_THE PROBLEM:_
Look for "AKATSUKI" in each line of the entries, and return the matching lines.

[Collected data]
[Start of Attachment]

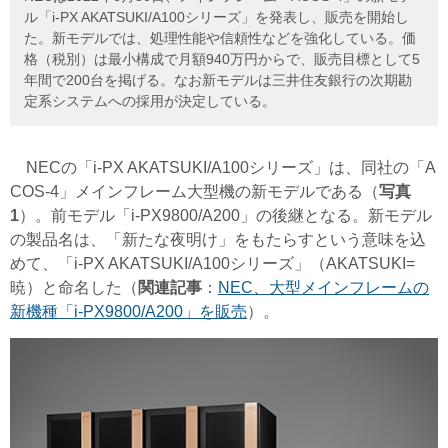
ル「i-PX AKATSUKI/A100シリーズ」を発表し、販売を開始し
た。新モデルでは、処理性能や信頼性などを強化している。価
格（税別）は最小構成で月額940万円からで、販売目標として5
年間で200台を掲げる。なお新モデルは三井住友銀行の次期勘
定系システムへの採用が決定している。
NECの「i-PX AKATSUKI/A100シリーズ」は、同社の「A
COS-4」メインフレーム大型機の新モデルである（
写真
1
）。前モデル「i-PX9800/A200」の後継となる。新モデル
の製品名は、「新たな夜明け」をもたらすという意味を込
めて、「i-PX AKATSUKI/A100シリーズ」（AKATSUKI=
暁）と命名した（
関連記事
：
NEC、大型メインフレームの
新機種「i-PX9800/A200」を販売
）。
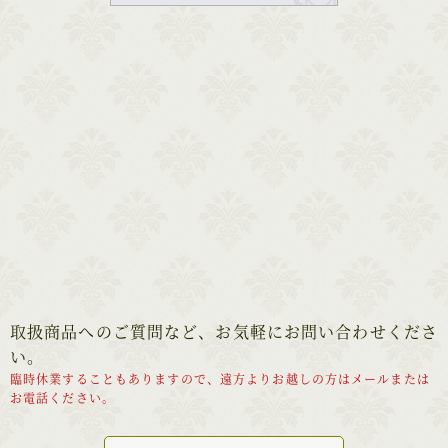
取扱商品へのご質問など、お気軽にお問い合わせくださ
い。
臨時休業することもありますので、遠方よりお越しの方はメールまたは
お電話ください。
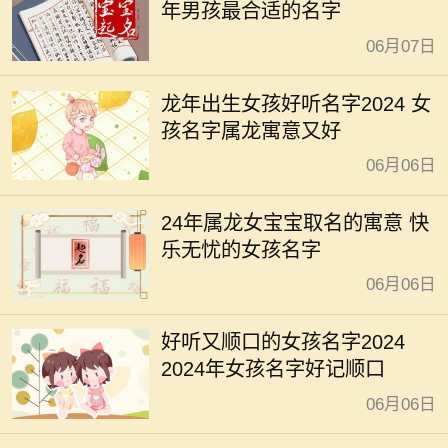
年男孩最合适的名字
06月07日
龙年出生女孩好听名字2024 女
孩名字属龙寓意又好
06月06日
24年属龙女宝宝取名的寓意 快
乐无忧的女孩名字
06月06日
好听又顺口的女孩名字2024
2024年女孩名字好记顺口
06月06日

[End of Attachment]

_EXERCISE ANSWER:_
ル「i-PX AKATSUKI/A100シリーズ」を発表し、販売を開始し
NECの「i-PX AKATSUKI/A100シリーズ」は、同社の「A
めて、「i-PX AKATSUKI/A100シリーズ」（AKATSUKI=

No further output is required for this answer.